Impacts of Future Sea Level Rise on the Coastal Floodplain
Compile required data coverages
|MGS acquired 2004 LIDAR topographic data from the NOAA Coastal Services Center. The data was received in gridded, bare-earth, 4-m averaged bin resolution. The LIDAR data has a vertical RMSE of 0.067 m. The flight was completed on May 5-6, 2004. Gridded LIDAR data for the study area is shown in Figure 2.|
MGS acquired high quality true color (24-bit) 1-foot resolution aerial orthophotographs of the study area from the Maine Office of GIS (MEGIS). The original aerial photographs were flown on May 19, 2003.
All data coverages were compiled within ESRI ArcMap® for data display and analysis.
Project a static 2-ft rise in sea level and its impacts on the study area.
Water levels for the study area were determined using a simplified tide calculator created by MGS for converting between different datums (Dickson, 2005). Using this data, we then calculated the area (m2) of different marsh types within the study area for existing conditions. This was then done for 1, 2, and 3-ft sea level rise scenarios.

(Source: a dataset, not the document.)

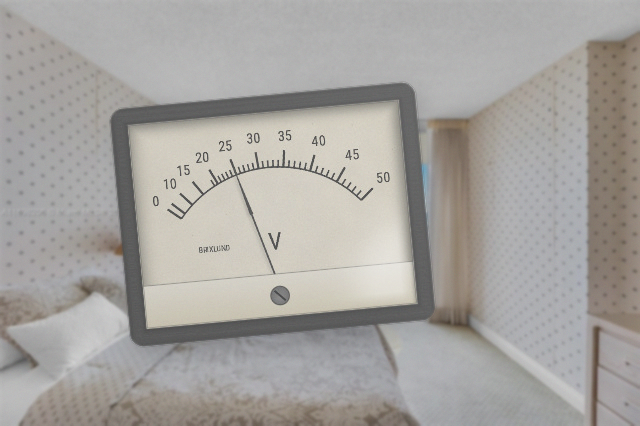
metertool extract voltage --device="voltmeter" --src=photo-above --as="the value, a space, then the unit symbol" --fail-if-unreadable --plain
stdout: 25 V
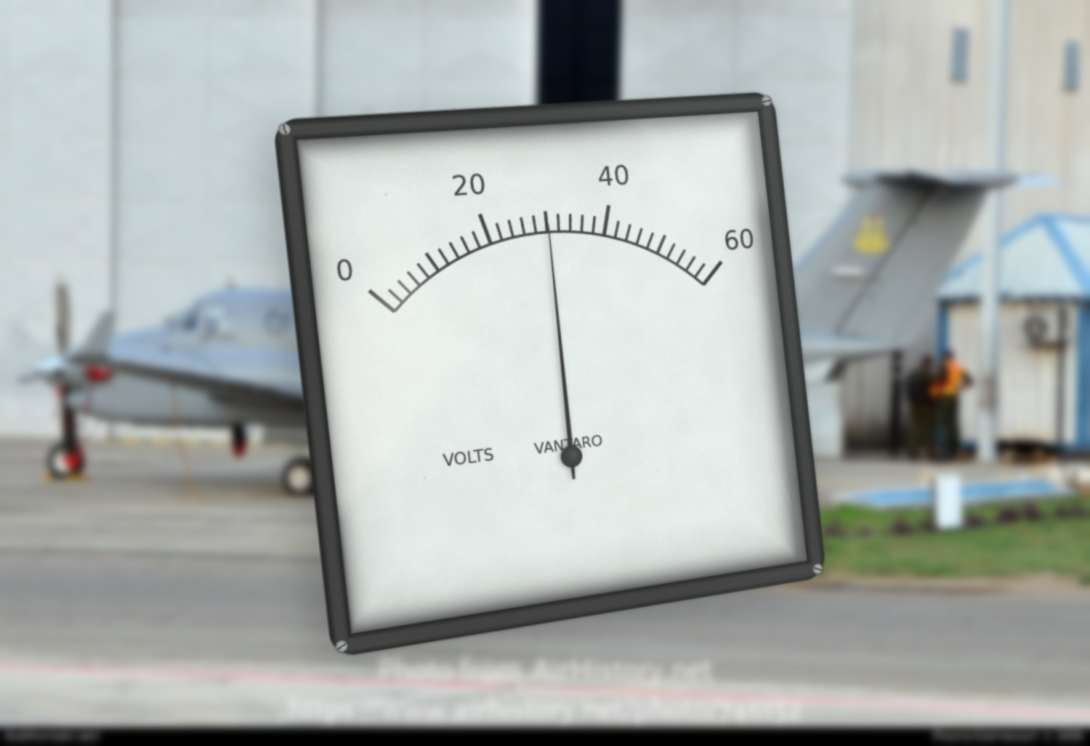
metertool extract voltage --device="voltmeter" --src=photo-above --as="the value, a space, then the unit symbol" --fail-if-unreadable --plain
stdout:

It is important to point out the assumptions associated with this project, which include:
- Different marsh areas correspond with different water levels. We assumed that low marsh, dominated by Spartina alterniflora, existed between the limits of open water (0 m NAVD) and the mean high water (MHW) line (calculated to be 1.2 m NAVD). High marsh, dominated by Spartina patens, was assumed to exist within the area between MHW and the highest annual tide (HAT, 1.8 m NAVD; see Table 1). In general, the determined elevations corresponded very well with aerial interpretation of marsh vegetation. Existing areas of open water, low marsh, high marsh, and upland (above highest annual tide) were determined (see Figure 2). Afterwards, we simulated a static 1, 2, and 3-ft rise in sea level using the LIDAR topography and subsequent changes in sea level, mean high water, and highest annual tide.

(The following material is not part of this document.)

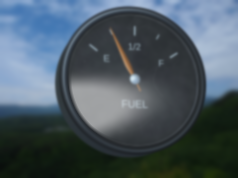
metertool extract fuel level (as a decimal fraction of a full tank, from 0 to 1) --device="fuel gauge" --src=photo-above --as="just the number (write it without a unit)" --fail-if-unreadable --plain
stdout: 0.25
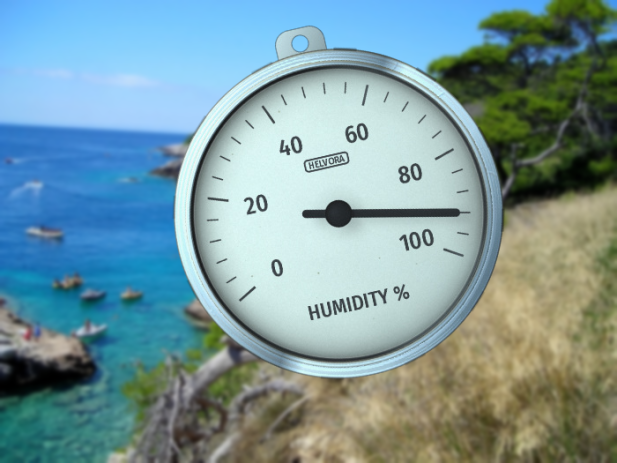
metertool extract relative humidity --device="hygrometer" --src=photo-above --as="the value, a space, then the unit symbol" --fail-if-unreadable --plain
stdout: 92 %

- Marshes are able to keep up with sea level rise. We assumed that both high marsh and low marsh will be able to overtake and colonize existing land to the limits designated by the increases in tidal elevations after 1, 2, and 3 ft of sea level rise. This assumes that sedimentation rates will be able to keep up with sea level rise.
- Marsh transgression is not impeded by existing developed property. We assumed that marsh transgression will continue even on currently developed properties.
- Sea level rise is static. We assumed that existing topography (from the 2004 LIDAR) will not change in response to a rising sea level.